Just an end of the cultivation tax paid by growers, an excise tax holiday for three years, and a lot more retail shops across state, which means repealing the law that allows local governments to ban dispensaries. Like I said, they don’t want much.
Article explains why there is so much pressure on the legal side of marijuana sales. The state government is trying to squeeze every penny out of the legal market through high taxes while at the same time backing off on enforcement on the illegal market because of concerns over racial justice.
Rephrased, here’s the plan in California. Squeeze every dime out of the legal side through taxation or the same time imposing massive regulations on legal growing, processing, and sales. Because people of color disproportionately get in trouble and suffered disproportionate penalties, make it easier for illegal operators to operate.
No wonder the legal market is in such distress.
Author also explains state is trying to restrict the supply of legal marijuana in order to force prices high. Unstated, the goal that would be to drive up tax collections.
Well, the state is succeeding. Article reports legal marijuana from a legal dispensary costs twice as much as illegal stuff from your sometimes-friendly neighborhood dealer.
I have no first-hand or secondhand knowledge of pricing in either the legal or illegal market. What I do know is every report I read indicates prices in the legal market are dramatically higher than the illegal market. That is a surprise to no one who has actually thought about the issue.

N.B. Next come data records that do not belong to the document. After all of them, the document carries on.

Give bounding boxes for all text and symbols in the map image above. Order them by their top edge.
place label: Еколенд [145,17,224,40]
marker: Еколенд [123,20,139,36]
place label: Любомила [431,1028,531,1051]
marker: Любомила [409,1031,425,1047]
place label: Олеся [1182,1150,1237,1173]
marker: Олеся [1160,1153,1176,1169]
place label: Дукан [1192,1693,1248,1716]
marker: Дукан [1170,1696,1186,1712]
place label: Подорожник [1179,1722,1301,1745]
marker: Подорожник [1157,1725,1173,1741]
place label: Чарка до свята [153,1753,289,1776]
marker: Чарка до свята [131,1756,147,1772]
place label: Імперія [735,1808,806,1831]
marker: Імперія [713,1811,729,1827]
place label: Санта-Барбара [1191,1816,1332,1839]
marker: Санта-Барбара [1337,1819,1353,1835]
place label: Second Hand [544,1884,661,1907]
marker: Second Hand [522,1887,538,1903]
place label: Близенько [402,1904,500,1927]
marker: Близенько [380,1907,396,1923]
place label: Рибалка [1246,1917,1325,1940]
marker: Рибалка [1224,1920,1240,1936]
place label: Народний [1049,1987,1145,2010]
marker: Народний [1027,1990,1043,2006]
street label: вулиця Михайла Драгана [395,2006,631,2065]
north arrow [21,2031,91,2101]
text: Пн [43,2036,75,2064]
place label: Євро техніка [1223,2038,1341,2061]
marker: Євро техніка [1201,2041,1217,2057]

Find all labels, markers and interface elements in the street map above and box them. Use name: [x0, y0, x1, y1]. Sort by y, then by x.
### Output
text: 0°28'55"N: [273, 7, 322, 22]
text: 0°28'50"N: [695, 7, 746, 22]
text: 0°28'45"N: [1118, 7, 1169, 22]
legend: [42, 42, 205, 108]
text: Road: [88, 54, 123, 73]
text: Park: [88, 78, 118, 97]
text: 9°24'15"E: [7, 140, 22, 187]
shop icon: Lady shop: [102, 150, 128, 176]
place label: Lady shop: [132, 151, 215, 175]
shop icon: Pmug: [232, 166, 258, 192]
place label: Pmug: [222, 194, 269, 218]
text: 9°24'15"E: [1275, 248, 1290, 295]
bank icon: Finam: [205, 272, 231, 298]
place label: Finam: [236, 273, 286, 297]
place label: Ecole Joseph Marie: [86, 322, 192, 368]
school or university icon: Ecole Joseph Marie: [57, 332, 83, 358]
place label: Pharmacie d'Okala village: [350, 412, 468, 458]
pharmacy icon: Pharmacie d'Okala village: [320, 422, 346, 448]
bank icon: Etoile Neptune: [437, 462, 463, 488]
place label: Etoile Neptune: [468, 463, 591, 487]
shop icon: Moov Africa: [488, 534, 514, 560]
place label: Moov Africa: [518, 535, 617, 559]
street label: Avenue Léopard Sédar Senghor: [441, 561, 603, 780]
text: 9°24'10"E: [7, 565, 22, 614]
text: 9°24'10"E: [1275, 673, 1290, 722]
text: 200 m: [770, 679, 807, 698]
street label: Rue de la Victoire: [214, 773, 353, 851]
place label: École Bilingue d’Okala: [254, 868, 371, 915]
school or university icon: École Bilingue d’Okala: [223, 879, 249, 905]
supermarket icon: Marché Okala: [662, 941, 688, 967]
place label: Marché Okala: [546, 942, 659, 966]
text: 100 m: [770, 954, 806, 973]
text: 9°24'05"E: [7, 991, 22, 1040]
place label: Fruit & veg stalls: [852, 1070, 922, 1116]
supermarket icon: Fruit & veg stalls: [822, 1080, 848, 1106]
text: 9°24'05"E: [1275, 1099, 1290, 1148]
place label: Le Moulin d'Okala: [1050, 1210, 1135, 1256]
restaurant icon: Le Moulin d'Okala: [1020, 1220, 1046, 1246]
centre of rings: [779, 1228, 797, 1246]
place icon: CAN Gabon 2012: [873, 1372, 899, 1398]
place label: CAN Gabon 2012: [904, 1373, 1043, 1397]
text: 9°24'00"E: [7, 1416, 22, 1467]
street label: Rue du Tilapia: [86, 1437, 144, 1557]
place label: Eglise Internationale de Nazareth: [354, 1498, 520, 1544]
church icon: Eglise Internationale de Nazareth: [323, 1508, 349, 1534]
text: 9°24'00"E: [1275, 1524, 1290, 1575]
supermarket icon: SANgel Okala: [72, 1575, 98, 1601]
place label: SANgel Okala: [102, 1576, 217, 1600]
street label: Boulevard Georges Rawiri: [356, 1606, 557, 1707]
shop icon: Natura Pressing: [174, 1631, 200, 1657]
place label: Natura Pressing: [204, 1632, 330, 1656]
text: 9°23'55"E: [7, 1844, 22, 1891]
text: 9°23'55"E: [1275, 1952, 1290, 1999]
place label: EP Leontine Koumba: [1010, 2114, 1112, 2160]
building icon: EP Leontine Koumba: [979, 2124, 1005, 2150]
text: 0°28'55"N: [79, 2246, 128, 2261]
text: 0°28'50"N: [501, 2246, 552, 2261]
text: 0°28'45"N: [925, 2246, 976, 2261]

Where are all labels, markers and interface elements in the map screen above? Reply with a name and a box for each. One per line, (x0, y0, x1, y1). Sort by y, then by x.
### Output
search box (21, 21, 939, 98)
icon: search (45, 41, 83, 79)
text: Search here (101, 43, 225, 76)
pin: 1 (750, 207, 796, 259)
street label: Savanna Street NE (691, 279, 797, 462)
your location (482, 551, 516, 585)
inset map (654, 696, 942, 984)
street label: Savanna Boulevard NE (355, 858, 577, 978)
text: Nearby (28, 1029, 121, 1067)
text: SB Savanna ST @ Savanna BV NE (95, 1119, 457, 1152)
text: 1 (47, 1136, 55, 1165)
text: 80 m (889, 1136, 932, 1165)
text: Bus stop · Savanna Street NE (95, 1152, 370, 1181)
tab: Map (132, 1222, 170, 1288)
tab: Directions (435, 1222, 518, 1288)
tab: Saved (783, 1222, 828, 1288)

The current wild guess on the sales of marijuana in the state is $8 billion.
Los Angeles Times – 10/17/19 – Column: California’s pot tax came in way below projections – and not for the reason you think – Projections during the debate on Proposition 64 to legalize recreational marijuana back in 2016 were that tax collections would run $1 billion each year.
Actual amount for the year ending 6/30/19 was $288 million. Projection for year ending 6/30/20 was $359 million.
Author reports actual collections are running below forecast in most states. The exception is Colorado and Nevada which beat the expectations but the rate of growth is shrinking.
Contention from the article for a major reason why tax collections don’t hit forecasts is the estimated volume of the marijuana market is dramatically overstated. Hard numbers of illegal activity are possible to gather which leaves us with wild guesses. Author points out the starry eyed guesses are either from marijuana legalization advocates or government agencies with a vested interest for increased enforcement budgets or wanting bragging rights on the size of drug seizures.
Author points out the arguments in favor of legalization stand even if the size of the market is overestimated by unknowable amounts.
Legislative Analyst’s Office, part of the California Legislature – 8/23/21 – Cannabis Tax Revenue Update – Detail of tax collections:
- $527M – total state tax revenue for FYE 2020
- $817M – estimated total of full year of FYE 2021
Most recent two quarters:
- $197M – third quarter of FYE 2021
- $213M – fourth quarter of FYE 2021
The fourth quarter total of $213M consists of:
- $172M – retail excise tax
- $40M – cultivation tax revenue
The full year amounts for FY 20 consists of:
- $652M – retail excise tax
- $165M – cultivation tax
Graph at top of this post shows the quarterly sales tax revenues as provided by the Legislative Analyst’s Office:
You can see from the above hard numbers that revenue for the year ending 6/30/21 was $817M. You can tell from the graph above this is a significant increase from 2020 and even more dramatic increase from 2018 and 2019.
Tax collections seem to have increased during the pandemic. Whether there is a causal relationship driven by isolation and destress, or merely correlation driven by natural growth in legal market is not known at this point.
The ongoing pandemic might drive tax collections over the $1 billion point in FY 22. That would merely be five years and one pandemic into the marijuana legalization experiment. Obviously not that billion-dollar bonanza every year forever which was one of the arguments in favor of legalization.
One caveat to all of these numbers, including whether tax windfall is over or under the 1 billion point is the above numbers do not include retail sales tax. I have not yet come across articles which quantify those amounts.